Türkiye Komünist Hareketi (TKH) Cumhuriyet’in kuruluşunun 97. yıldönümü vesilesiyle bir açıklama yayımladı. Açıklamada, 1923 yılında kurulan ve bugün 97. yıldönümünü kutlamaya ‘çalıştığımız’ Cumhuriyet’in bugün adı var ama kendisi yoktur” denilerek, laiklik, bağımsızlık, emek, özgürlük ve adalet talepleri etrafından yeni bir cumhuriyet programıyla güçler birleştirilmesi gerektiği vurgulandı.
“Emekçilerin laik ve bağımsız Cumhuriyeti için” başlığıyla yayımlanan açıklamada şu ifadeler yer aldı:
“97. yılında Cumhuriyet’in kuruluş yıldönümünün kutlanmasının sadece göstermelik resmi etkinliklerle geçiştirildiği ve genelgelerle yasaklandığı bir tablo, bugün AKP-MHP iktidarının misyonunu ve gerçek yüzünü yeterince göstermektedir.
20 yıldır iktidarda bulunan AKP’nin bu yasaklama girişimi, 1923 Cumhuriyeti ile hesabı olduğunun açık göstergesidir. Sadece bu yasaklama girişimi değil, 20 yıllık iktidar süreci Cumhuriyet’in bütün değerleriyle hesaplaşmayla, Cumhuriyet’in bütün kazanımlarının tek tek ortadan kaldırılmasıyla ve sonunda 1923 Cumhuriyeti’nin yıkılışıyla sonuçlanmıştır.
Bugün AKP tarafından kurulan “yeni Türkiye”, artık yeni bir rejimdir. Bu rejimin dayanağı tarikatlar ve Diyanet olmak üzere gericilik, yağma ve rant çarkıyla beslenen sermaye ve ülkenin bütün değerlerini emperyalist tekellere peşkeş çeken işbirlikçiliktir. “Yeni Türkiye” diye AKP ve yandaşlar tarafından kodlanan rejim ve gelinen durum, tek adam yönetimi adıyla padişahçılığa ve hilafetçiliğe öykünen ve sermayenin sınıf diktatörlüğü olarak biçimlenen bir karşı-devrim sürecinin sonucu olarak karşımızdadır. “Yeni Türkiye”nin siyasi temsiliyetini gericiler üstlenmiş, sınıfsal karakterini patronlar vermiş, fikir babalığını ise yetmez ama evetçi liberaller yapmıştır.

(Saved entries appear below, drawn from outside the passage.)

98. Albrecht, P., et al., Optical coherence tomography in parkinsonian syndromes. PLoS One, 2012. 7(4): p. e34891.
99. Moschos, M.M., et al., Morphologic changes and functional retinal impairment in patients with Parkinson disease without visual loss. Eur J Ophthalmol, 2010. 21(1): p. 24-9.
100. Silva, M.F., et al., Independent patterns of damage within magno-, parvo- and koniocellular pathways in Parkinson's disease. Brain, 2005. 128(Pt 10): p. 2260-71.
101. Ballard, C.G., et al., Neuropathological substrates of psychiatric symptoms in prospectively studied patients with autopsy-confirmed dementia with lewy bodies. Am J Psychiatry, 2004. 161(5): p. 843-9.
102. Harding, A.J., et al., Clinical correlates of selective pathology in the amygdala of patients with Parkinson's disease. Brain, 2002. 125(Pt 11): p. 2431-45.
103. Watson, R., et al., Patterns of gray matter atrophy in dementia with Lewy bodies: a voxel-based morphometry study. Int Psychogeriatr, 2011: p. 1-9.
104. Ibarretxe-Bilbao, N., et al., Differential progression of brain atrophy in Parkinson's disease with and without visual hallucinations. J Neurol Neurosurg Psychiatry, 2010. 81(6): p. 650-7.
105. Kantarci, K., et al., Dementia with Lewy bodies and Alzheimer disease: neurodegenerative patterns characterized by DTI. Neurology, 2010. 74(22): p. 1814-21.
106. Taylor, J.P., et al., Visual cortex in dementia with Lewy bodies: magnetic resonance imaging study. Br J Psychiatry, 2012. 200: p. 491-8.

1923 yılında kurulan ve bugün 97. yıldönümünü kutlamaya ‘çalıştığımız’ Cumhuriyet’in bugün adı var ama kendisi yoktur. Hatta bugün gelinen noktada kral ve padişahlarda vücut bulan monarşinin estetize edilmiş hali Cumhuriyet diye yutturulmaya çalışılmaktadır. Meclis’in tasdik kurumuna indirgendiği, adaletin ayaklar altına alındığı, yurttaşların her gün kovuşturmaya uğradığı, fikir ve ifade özgürlüğünün baskılandığı ve yasaklandığı bir korku rejiminin cumhuriyet fikri ile uzaktan yakından ilgisi yoktur.

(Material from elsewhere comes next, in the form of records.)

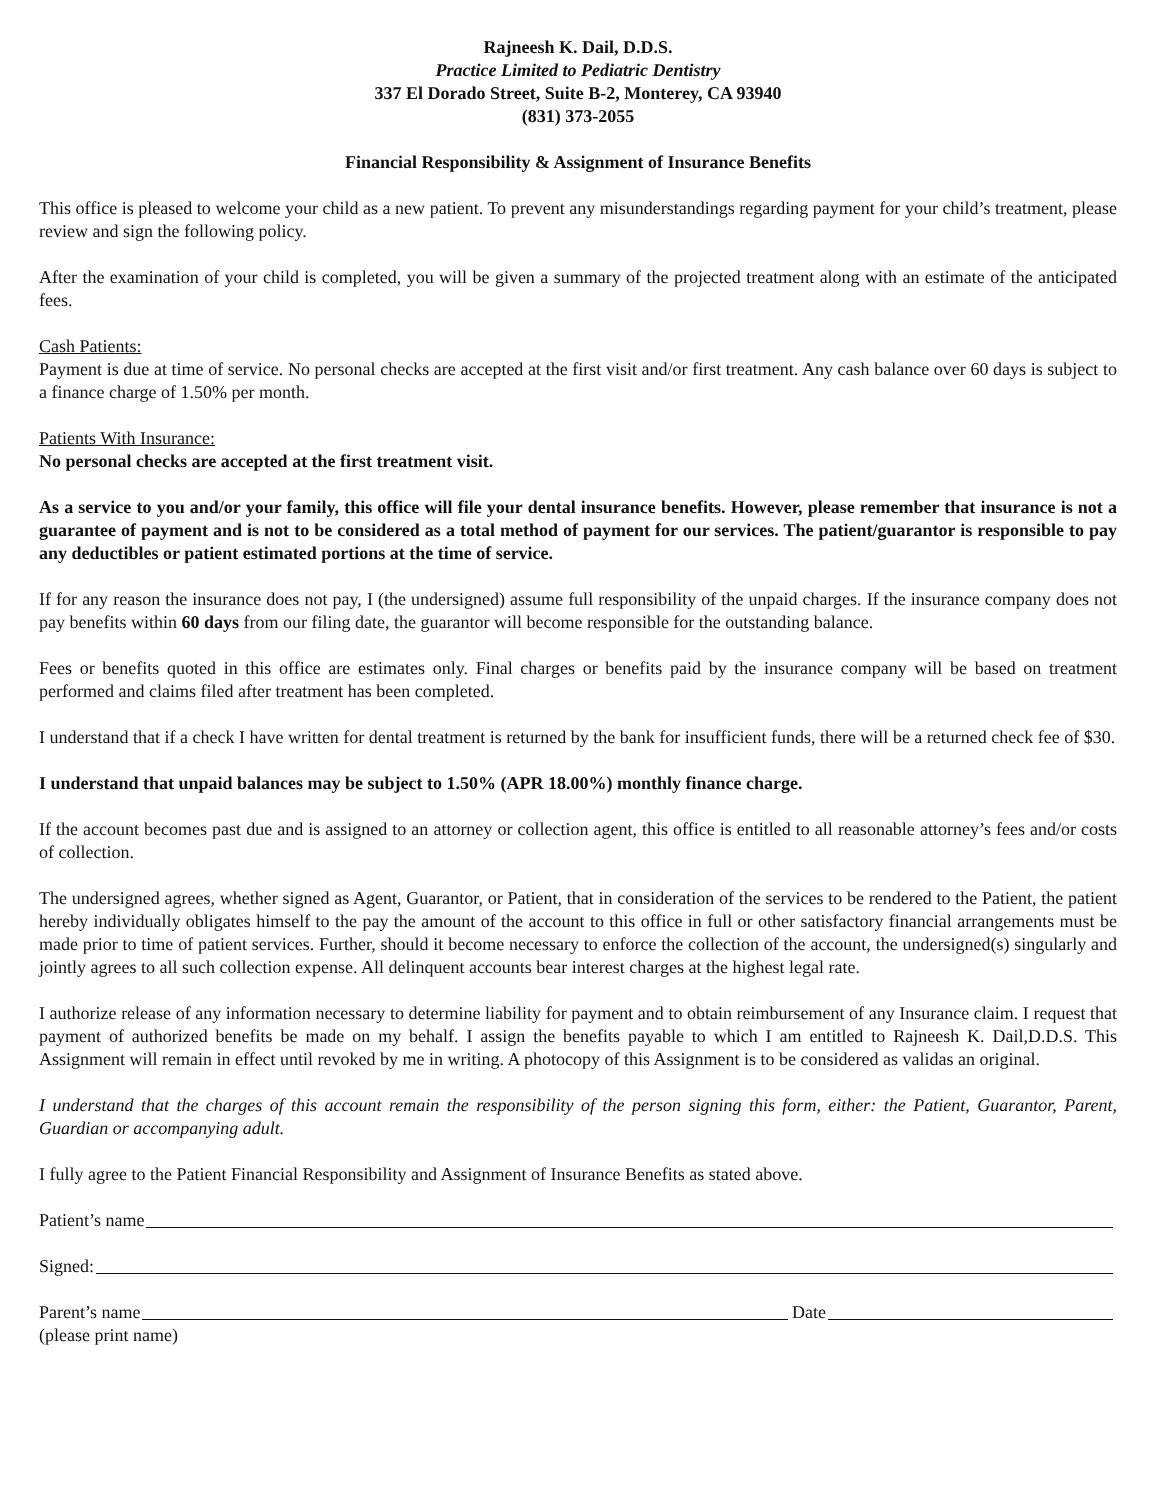Rajneesh K. Dail, D.D.S.
Practice Limited to Pediatric Dentistry
337 El Dorado Street, Suite B-2, Monterey, CA 93940
(831) 373-2055
Financial Responsibility & Assignment of Insurance Benefits
This office is pleased to welcome your child as a new patient. To prevent any misunderstandings regarding payment for your child’s treatment, please review and sign the following policy.
After the examination of your child is completed, you will be given a summary of the projected treatment along with an estimate of the anticipated fees.
Cash Patients:
Payment is due at time of service. No personal checks are accepted at the first visit and/or first treatment. Any cash balance over 60 days is subject to a finance charge of 1.50% per month.
Patients With Insurance:
No personal checks are accepted at the first treatment visit.
As a service to you and/or your family, this office will file your dental insurance benefits. However, please remember that insurance is not a guarantee of payment and is not to be considered as a total method of payment for our services. The patient/guarantor is responsible to pay any deductibles or patient estimated portions at the time of service.
If for any reason the insurance does not pay, I (the undersigned) assume full responsibility of the unpaid charges. If the insurance company does not pay benefits within 60 days from our filing date, the guarantor will become responsible for the outstanding balance.
Fees or benefits quoted in this office are estimates only. Final charges or benefits paid by the insurance company will be based on treatment performed and claims filed after treatment has been completed.
I understand that if a check I have written for dental treatment is returned by the bank for insufficient funds, there will be a returned check fee of $30.
I understand that unpaid balances may be subject to 1.50% (APR 18.00%) monthly finance charge.
If the account becomes past due and is assigned to an attorney or collection agent, this office is entitled to all reasonable attorney’s fees and/or costs of collection.
The undersigned agrees, whether signed as Agent, Guarantor, or Patient, that in consideration of the services to be rendered to the Patient, the patient hereby individually obligates himself to the pay the amount of the account to this office in full or other satisfactory financial arrangements must be made prior to time of patient services. Further, should it become necessary to enforce the collection of the account, the undersigned(s) singularly and jointly agrees to all such collection expense. All delinquent accounts bear interest charges at the highest legal rate.
I authorize release of any information necessary to determine liability for payment and to obtain reimbursement of any Insurance claim. I request that payment of authorized benefits be made on my behalf. I assign the benefits payable to which I am entitled to Rajneesh K. Dail,D.D.S. This Assignment will remain in effect until revoked by me in writing. A photocopy of this Assignment is to be considered as validas an original.
I understand that the charges of this account remain the responsibility of the person signing this form, either: the Patient, Guarantor, Parent, Guardian or accompanying adult.
I fully agree to the Patient Financial Responsibility and Assignment of Insurance Benefits as stated above.
Patient’s name
Signed:
Parent’s name Date
(please print name)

İşgal, saltanat ve hilafet yıllarında kurulan Cumhuriyet, hem emperyalizme hem hanedanlığa hem de gericiliğe karşı bir duruşu temsil ederken bugün 1923 Cumhuriyeti’nin bütün değerleri ortadan kaldırılmıştır. Laiklik bitirilmiş, rejim tarikat ve cemaatlerin hüküm sürdüğü imamlar Cumhuriyetine dönüşmüştür.
Ülkenin bütün değerleri, fabrikaları, limanları, madenleri, toprakları, ormanları emperyalist tekellere peşkeş çekilerek ülkemiz emperyalizme teslim edilmiştir.

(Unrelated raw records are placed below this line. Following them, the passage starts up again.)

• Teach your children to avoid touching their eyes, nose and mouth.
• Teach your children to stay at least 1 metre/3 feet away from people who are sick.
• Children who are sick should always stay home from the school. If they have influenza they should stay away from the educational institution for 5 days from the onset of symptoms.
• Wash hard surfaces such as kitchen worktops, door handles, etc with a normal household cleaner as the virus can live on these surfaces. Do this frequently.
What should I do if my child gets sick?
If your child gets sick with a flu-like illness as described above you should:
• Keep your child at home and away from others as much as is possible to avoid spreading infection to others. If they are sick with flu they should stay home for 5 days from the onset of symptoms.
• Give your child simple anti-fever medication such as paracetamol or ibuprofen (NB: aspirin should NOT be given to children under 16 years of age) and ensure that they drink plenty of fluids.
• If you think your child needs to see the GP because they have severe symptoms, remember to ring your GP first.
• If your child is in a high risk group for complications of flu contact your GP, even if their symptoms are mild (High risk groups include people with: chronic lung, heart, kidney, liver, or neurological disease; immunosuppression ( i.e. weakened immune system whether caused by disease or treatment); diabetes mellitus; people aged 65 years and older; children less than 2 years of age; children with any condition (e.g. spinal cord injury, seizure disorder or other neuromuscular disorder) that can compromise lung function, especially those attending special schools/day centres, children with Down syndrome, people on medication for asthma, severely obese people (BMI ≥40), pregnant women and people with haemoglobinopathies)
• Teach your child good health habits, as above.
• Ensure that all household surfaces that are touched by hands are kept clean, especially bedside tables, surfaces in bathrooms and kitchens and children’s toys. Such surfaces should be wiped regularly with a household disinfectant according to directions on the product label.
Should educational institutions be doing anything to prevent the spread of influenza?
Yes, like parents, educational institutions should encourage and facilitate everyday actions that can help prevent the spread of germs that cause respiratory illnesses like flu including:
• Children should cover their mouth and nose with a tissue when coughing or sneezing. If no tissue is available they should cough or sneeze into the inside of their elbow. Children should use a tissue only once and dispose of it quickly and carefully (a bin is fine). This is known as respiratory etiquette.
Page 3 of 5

AKP-MHP’nin temsil ettiği zihniyet, bugün Cumhuriyet’in kuruluş yıldönümünü mecburiyetten ve resmi olarak kutlarken, 1923 Cumhuriyeti’ni ve değerlerini unutturmak için ellerinden geleni yapmaktadırlar.
Cumhuriyet’in kuruluşunun 97. yıldönümü bu gerçekler karşısında her şeyden önce gericiliğe, emperyalizme ve sermayeye karşı ve AKP-MHP tarafından konulan yasaklara karşı mücadeleye dönüştürülmelidir.
Bugün ülkemizde yeni bir cumhuriyet mücadelesi yükseltilmelidir. Cumhuriyet’in kuruluşunun 97. yılında ülkemizin ve emekçi halkımızın kurtuluşu için laiklik, bağımsızlık, emek, özgürlük ve adalet talepleri etrafından yeni bir Cumhuriyet programıyla güçler birleştirilmelidir. Ülkemizin ilerici, yurtsever ve emekten yana bütün güçleri yeni bir cumhuriyet mücadelesini yükseltmelidir.
Yeni bir Cumhuriyet emekçilerin omuzlarında yükselecektir: Emekçilerin laik bağımsız Cumhuriyeti, sosyalist Cumhuriyet olacaktır!